» What you have to do: For every record that follows, transcribe the text exactly and leave any image out.
■ ■ ■ ■ ■ ■ ■
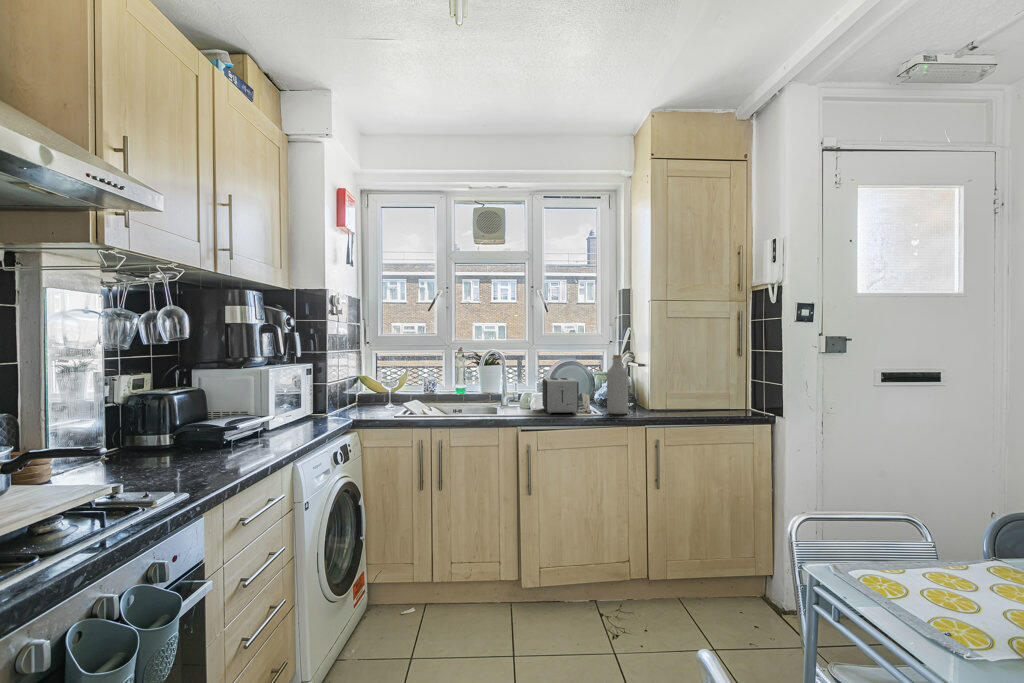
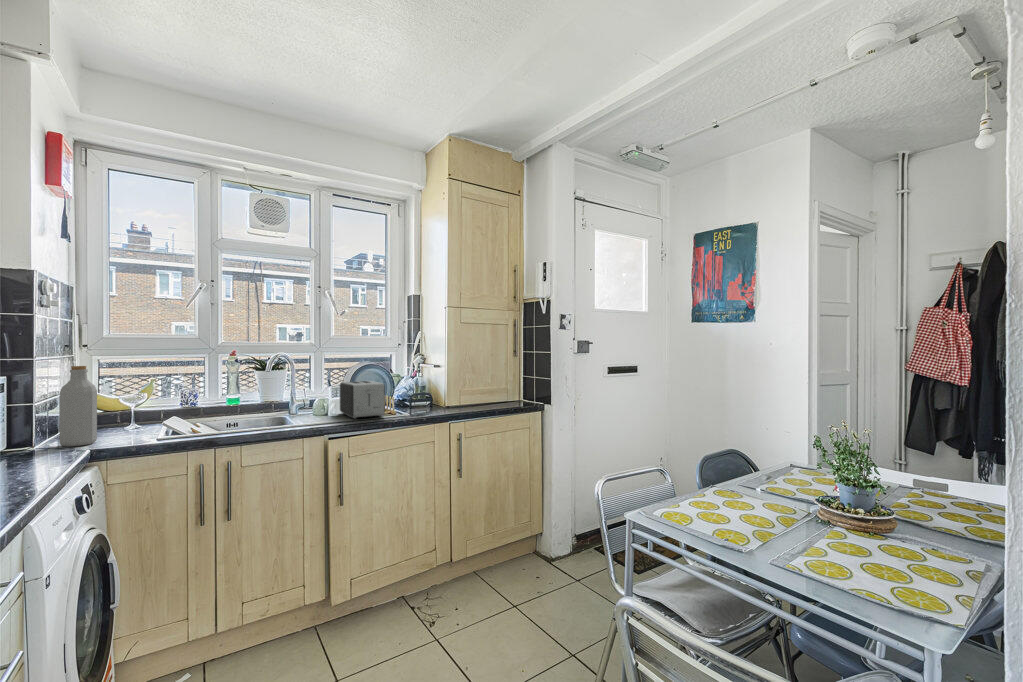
bottle: present [607,355,628,414] -> present [59,366,97,447]

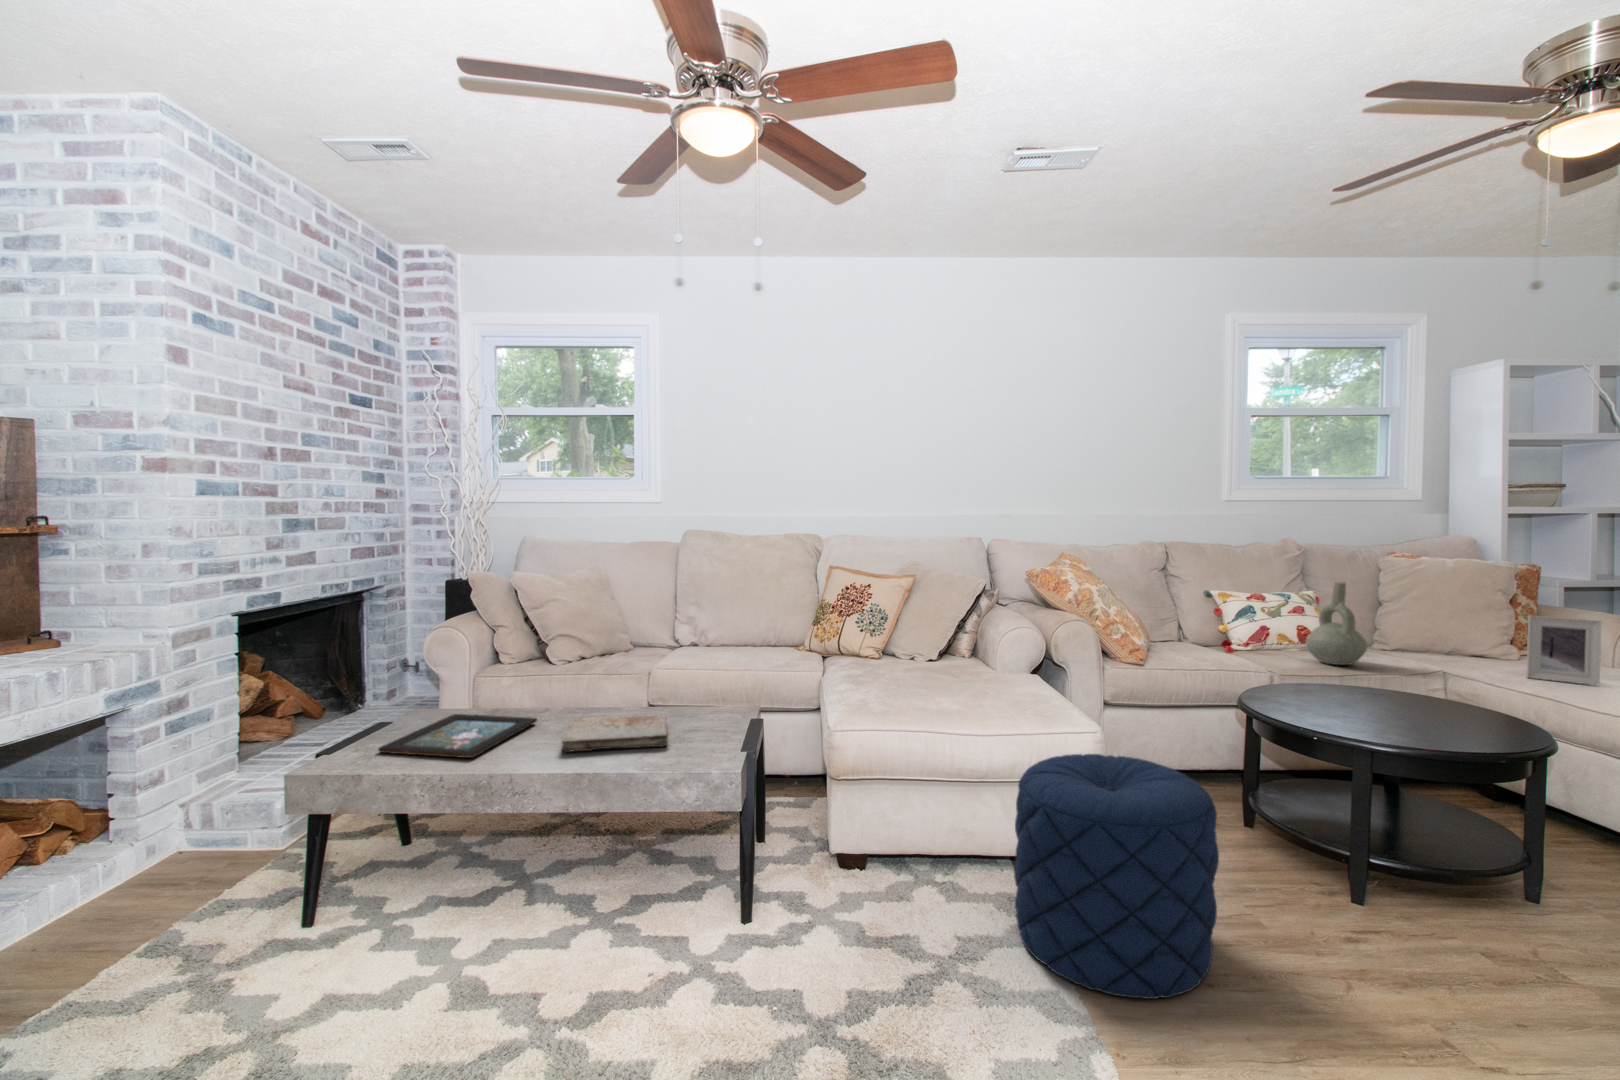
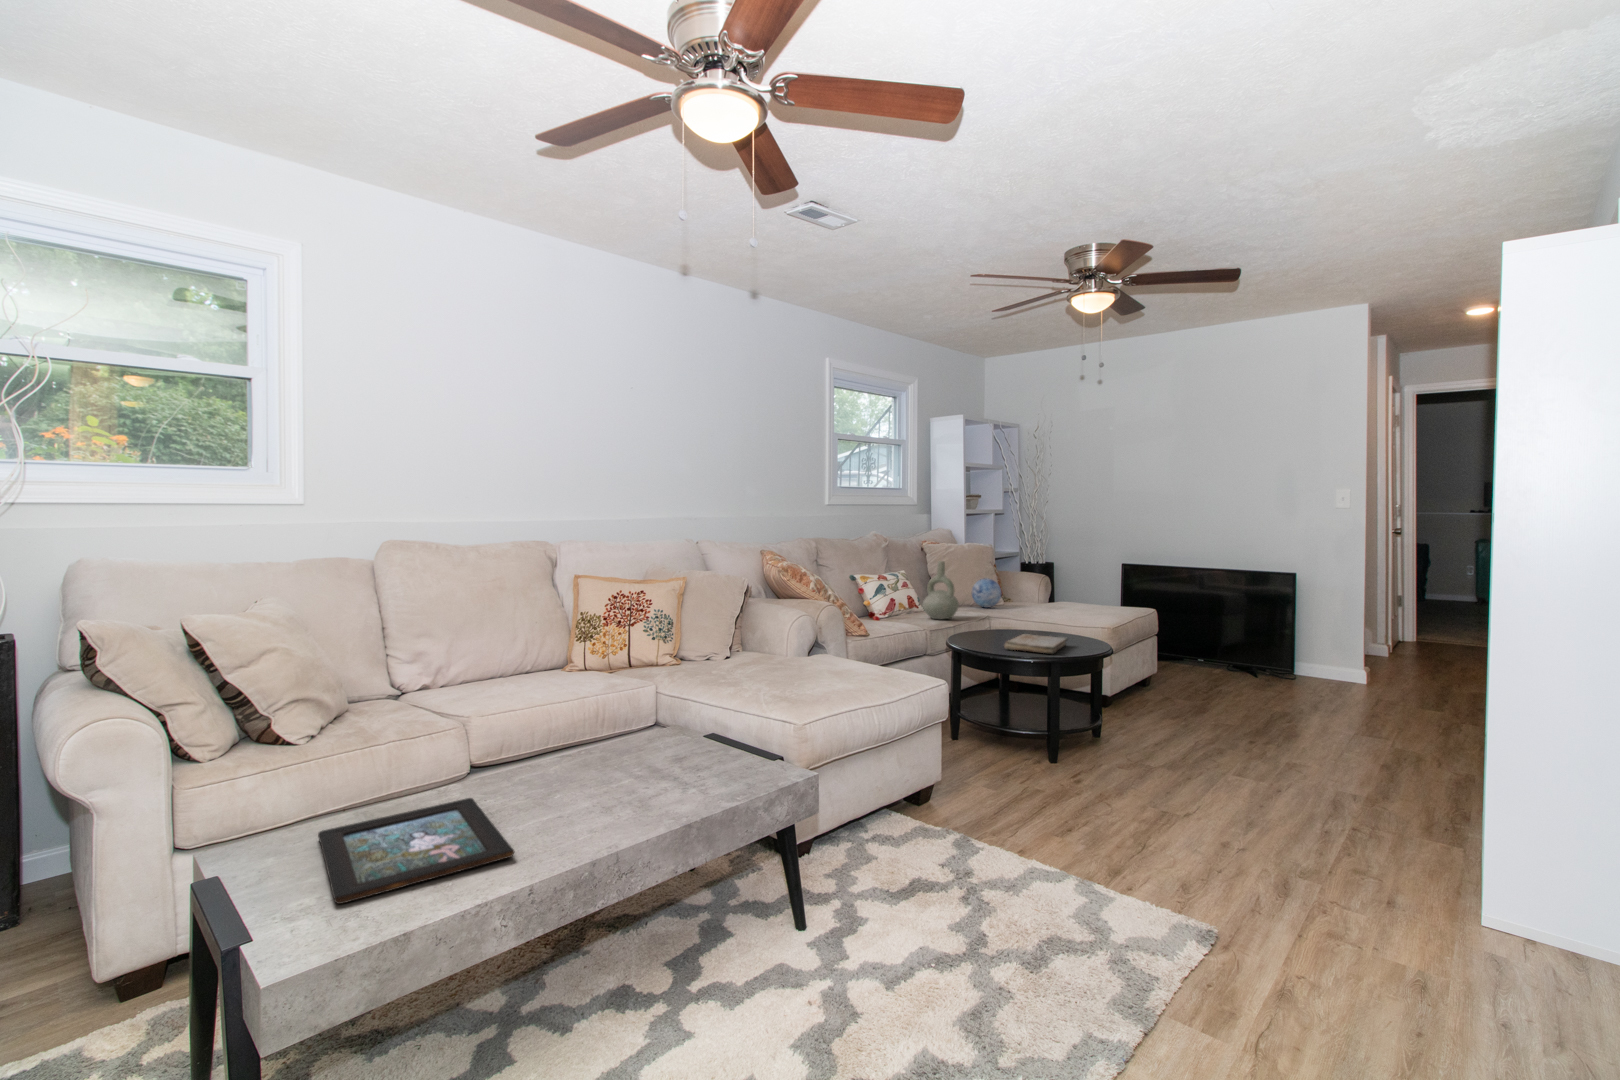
decorative orb: none [1455,616,1516,661] -> present [972,578,1001,608]
picture frame: present [1526,616,1601,686] -> none [1018,574,1050,613]
book: present [562,714,668,751] -> present [1004,634,1067,654]
pouf: present [1014,754,1219,999] -> none [936,690,1081,857]

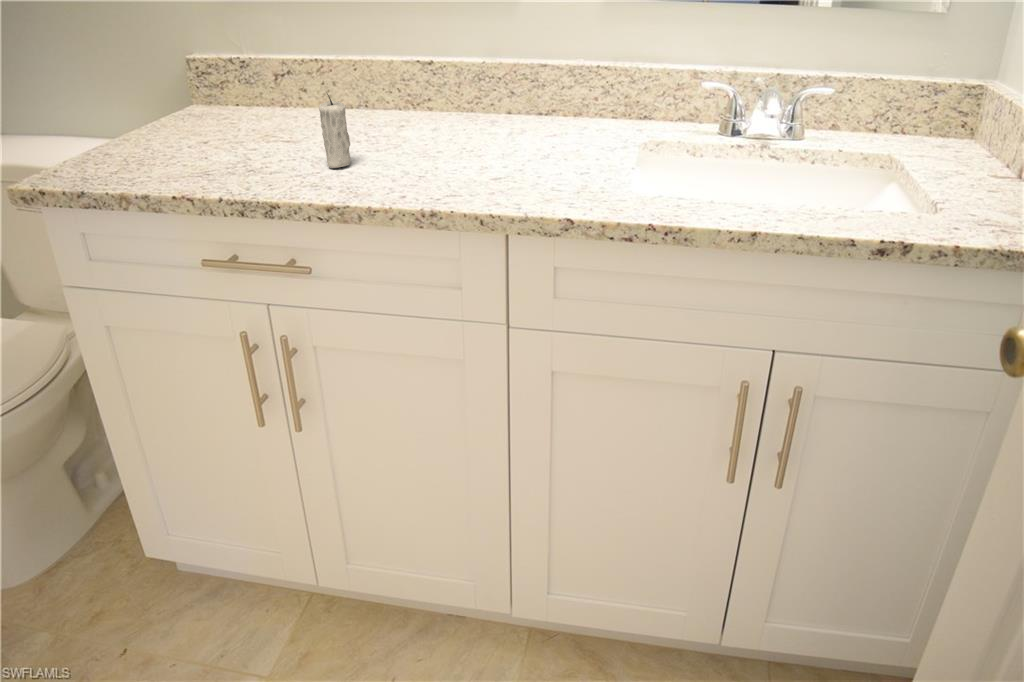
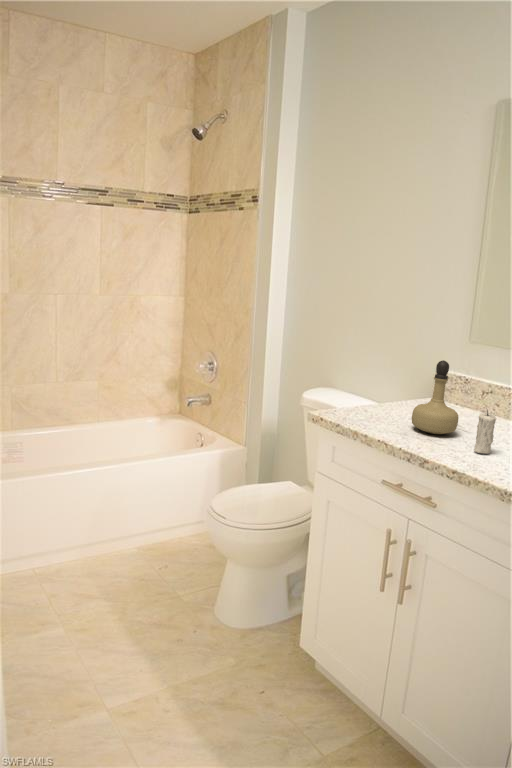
perfume bottle: none [201,28,281,160] -> present [412,360,458,434]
■ ■ ■ ■ ■ ■ ■
» Answer space:
bottle: present [607,355,628,414] -> present [59,366,97,447]

decorative orb: none [1455,616,1516,661] -> present [972,578,1001,608]
picture frame: present [1526,616,1601,686] -> none [1018,574,1050,613]
book: present [562,714,668,751] -> present [1004,634,1067,654]
pouf: present [1014,754,1219,999] -> none [936,690,1081,857]

perfume bottle: none [201,28,281,160] -> present [412,360,458,434]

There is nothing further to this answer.